What Exactly Is Transitional Care Management (TCM)?
You’ve either heard about or witnessed firsthand how patients who don’t receive enough post-acute care services frequently end up getting sick again and/or needing to be readmitted.
The transitional phase between the inpatient and community environment is addressed by transitional care management (TCM). The patient may be dealing with a medical emergency, a new diagnosis, or a change in medication management following a hospitalization or other inpatient facility stay (such as in a skilled nursing facility).
Many chronic illnesses, including dementia, heart disease, COPD, diabetes, and others, can be handled in the patient’s neighborhood. But when there is a break in care when the patient is being moved from inpatient to at-home care, it can raise the likelihood of readmission and put the patient at risk for relapse. TCM is available to guarantee continuity of care throughout this transition.

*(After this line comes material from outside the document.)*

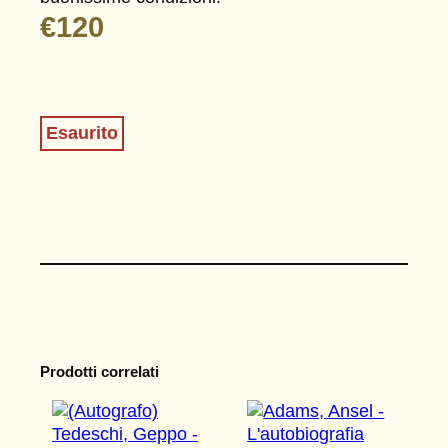
€
120
Esaurito
Prodotti correlati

TCM is intended to be used for 30 days. The fundamental principle of TCM is that a healthcare professional assumes control of the patient’s treatment as soon as the patient is released from the hospital. It entails a doctor seeing the patient in person once, followed by additional non-face-to-face consultations (such as by telephone or a video call, as is the case with telemedicine).
An essential component of tracking and controlling chronic illnesses is transitional care management. TCM aids in ensuring that patients’ needs are met as an increasing number of seniors seek to prolong their independent life.